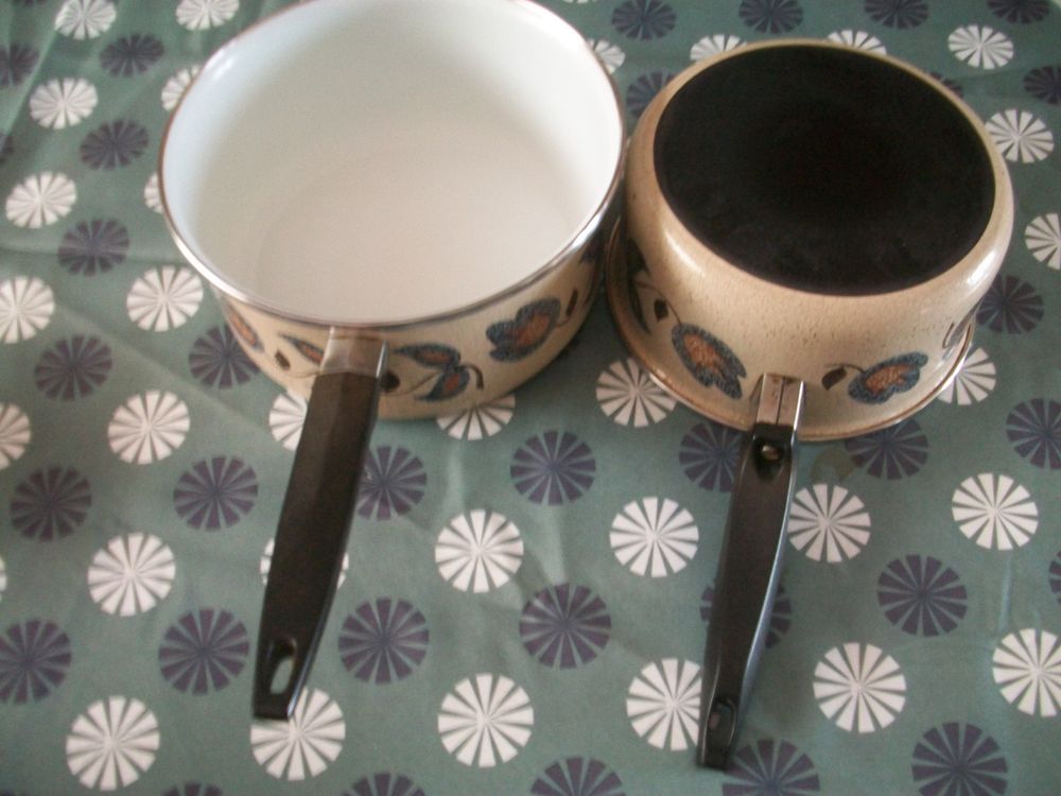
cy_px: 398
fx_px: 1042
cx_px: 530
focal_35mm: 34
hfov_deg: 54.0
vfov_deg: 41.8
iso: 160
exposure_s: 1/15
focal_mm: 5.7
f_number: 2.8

###

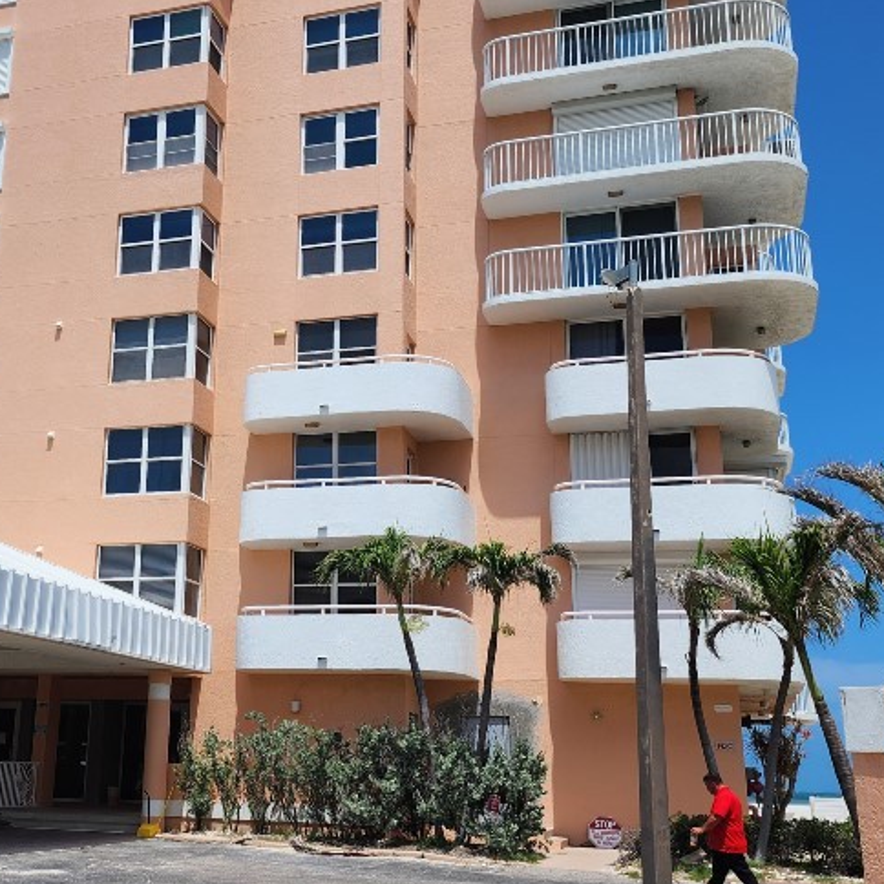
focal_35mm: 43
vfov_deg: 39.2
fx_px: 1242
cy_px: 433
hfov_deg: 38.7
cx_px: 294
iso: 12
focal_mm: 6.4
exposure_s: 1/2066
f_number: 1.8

###

→ **Exercise prompt**: Within the data above, the span starting at the line containing "fx_px: 1242" and ending at the line containing "f_number: 1.8" is to be retyped exactly, with no other lines.

→ **Answer space**:
fx_px: 1242
cy_px: 433
hfov_deg: 38.7
cx_px: 294
iso: 12
focal_mm: 6.4
exposure_s: 1/2066
f_number: 1.8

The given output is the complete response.